Step 1 Embed CSS and Javascript into the site.
<script type="module" src="cookieconsent-config.js"></script>
<link rel="stylesheet" href="https://cdn.jsdelivr.net/gh/orestbida/cookieconsent@3.0.1/dist/cookieconsent.css">
Step 2 Mark javascript blocks on the page with categories and switch their type to text/plain
<script
type="text/plain"
data-category="analytics"
data-service="Google Analytics"
>
<!-- Google analytics code -->
<!-- ... -->
</script>
Step 3 Download and insert cookieconsent-config.js from playground and edit the text
Step 4 Paste the change cookie settings link into the footer
<button type="button" data-cc="show-preferencesModal">View Preferences Modal</button>
Pro Tip: More experienced developers will use install using NPM, or the ability to integrate with many frameworks like vue js, react, angular and so on.
📦 Solution #2 - Osano/cookieconsent
- First, embed the CookieConsent library into your site. You can find it on GitHubu or use the CDN.
<script src="
https://cdn.jsdelivr.net/npm/cookieconsent@3.1.1/build/cookieconsent.min.js
"></script>
<link href="
https://cdn.jsdelivr.net/npm/cookieconsent@3.1.1/build/cookieconsent.min.css
" rel="stylesheet">
- Customize the look and feel
window.addEventListener("load", function() {
window.cookieconsent.initialise({
palette: {
popup: { background: "#000" },
button: { background: "#f1d600" }
},
theme: "classic",
content: {
message: "This website uses cookies to ensure you get the best experience.",
dismiss: "I understand!",
link: "Find out more",
href: "/privacy-policy"
}
});
});
window.addEventListener("load", function() {
window.cookieconsent.initialise({
palette: {
popup: {
background: "#edeff5",
text: "#838391"
},
button: {
background: "#4b81e8"
}
},
theme: "edgeless",
type: "opt-in",
content: {
message: 'This website uses cookies to give you the best experience',
allow: "Allow cookies",
deny: "Disable",
link: "Learn more",
href: "/privacy-policy"
},
onInitialise: function (status) {
var type = this.options.type;
var didConsent = this.hasConsented();
if (type == 'opt-in' && didConsent) {
// enable cookies
}
if (type == 'opt-out' && !didConsent) {
// disable cookies
}
},
onStatusChange: function(status, chosenBefore) {
var type = this.options.type;
var didConsent = this.hasConsented();
if (type == 'opt-in' && didConsent) {
// enable cookies
}
if (type == 'opt-out' && !didConsent) {
// disable cookies
}
},
onRevokeChoice: function() {
var type = this.options.type;
if (type == 'opt-in') {
// disable cookies
}
if (type == 'opt-out') {
// enable cookies
}
}
});
});
Checklist for cookie bar implementation
I've put together a simple checklist to help you ensure that your cookie bar complies with legal requirements:
Checklist
- ⏹️ User consent is obtained before non-technical cookies are stored.
- ⏹️ The cookie bar allows easy access to the cookie policy or privacy policy.
- ⏹️ The "Accept All " and "Reject All " buttons are equally easily accessible.
- ⏹️ Users have the possibility to set their cookie preferences in detail (e.g. by category).

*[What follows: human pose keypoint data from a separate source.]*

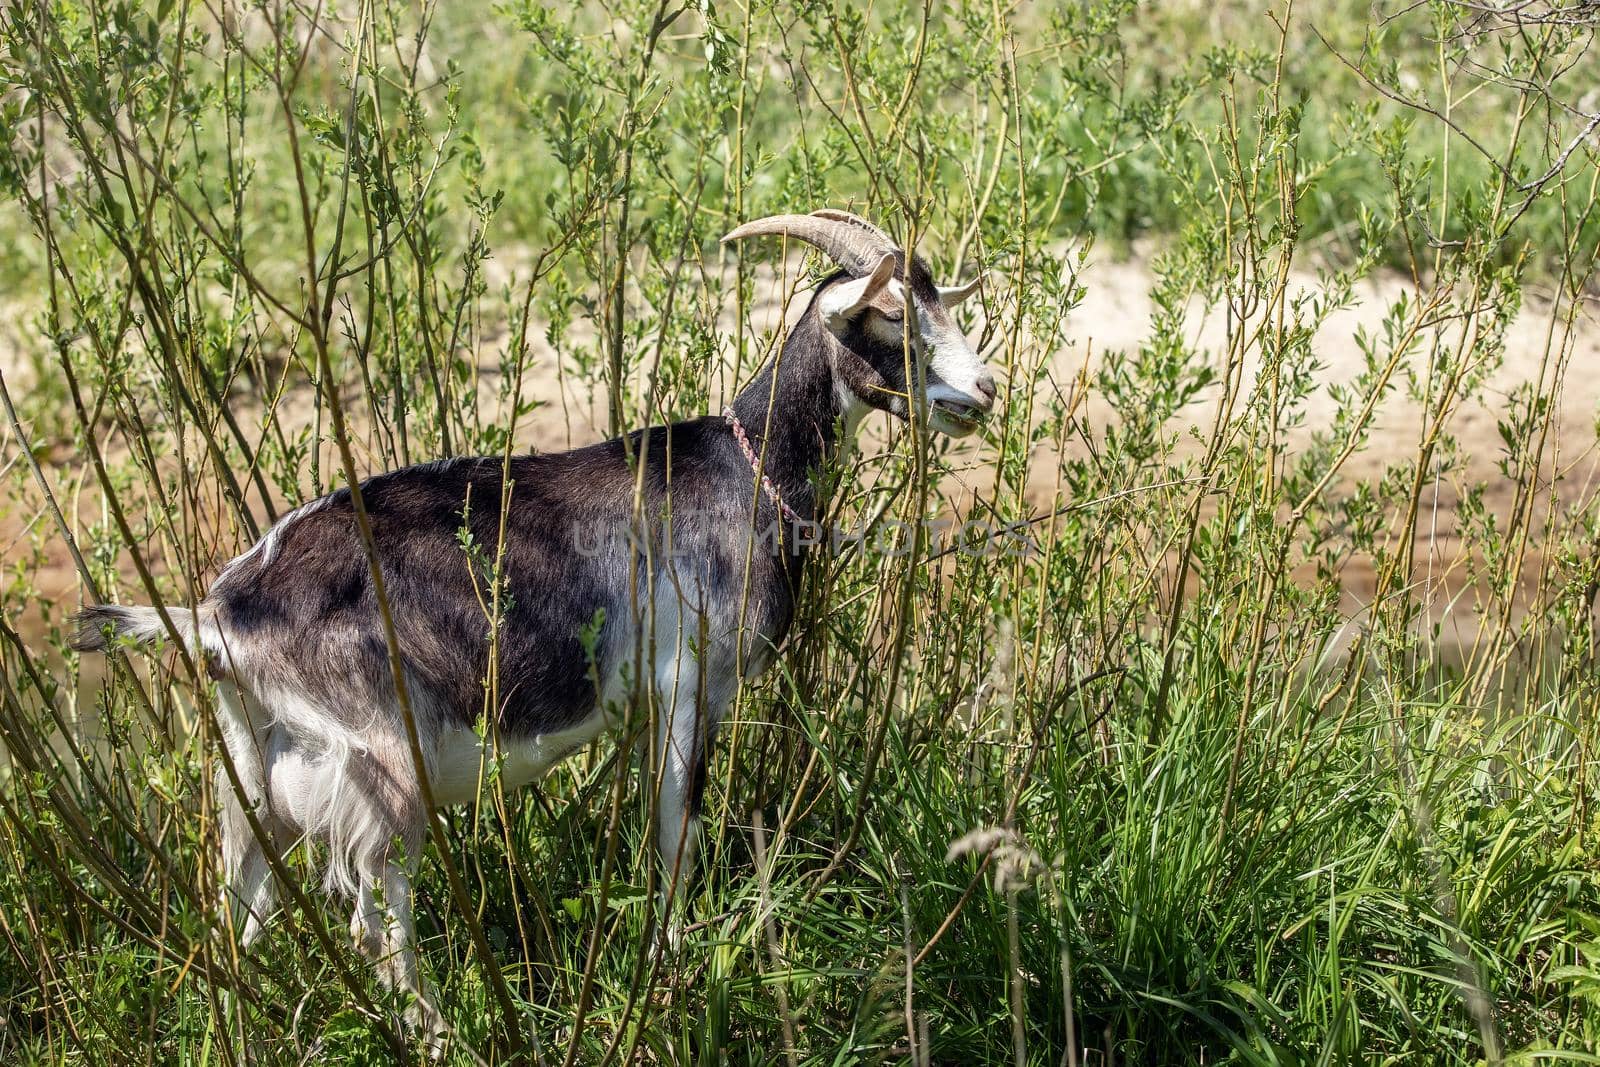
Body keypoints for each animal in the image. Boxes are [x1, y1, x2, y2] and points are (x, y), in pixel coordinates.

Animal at [72, 211, 998, 1049]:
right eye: (890, 316)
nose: (983, 391)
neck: (746, 467)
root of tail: (221, 613)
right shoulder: (688, 681)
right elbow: (678, 832)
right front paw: (669, 969)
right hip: (382, 765)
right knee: (377, 926)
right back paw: (443, 1037)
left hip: (251, 775)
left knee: (240, 912)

- ⏹️ The cookie bar does not interfere with site navigation, but is also easily visible.
- ⏹️ An icon or link for changing the cookie settings is always accessible (e.g. in the footer of the website).
- ⏹️ The cookie bar is fully functional on mobile devices and different browsers.
- ⏹️ Categories of cookies are rightly marked and separated according to purpose (necessary, preferential, statistical, marketing).
- ⏹️ Users are able to revoke their consent or change their preferences at any time.
- ⏹️ When withdrawing consent, cookies are rightfully removed or deactivated.
- ⏹️ Users are not manipulated by preset options (e.g. pre-ticked boxes).
- ⏹️ Users are not forced to accept cookies to access basic site features.
- ⏹️ A detailed description of all cookies used is part of the cookie policy.
Conclusion
The cookie bar is an important element of a website that ensures compliance with data protection legislation. Implementing a cookie bar requires careful planning and adherence to the principles of transparency, information and respect for user privacy. Thanks to open source solutions, you can easily and efficiently implement a cookie bar on your website to ensure that you are compliant with the legislation and protect yourself from potential fines and legal issues.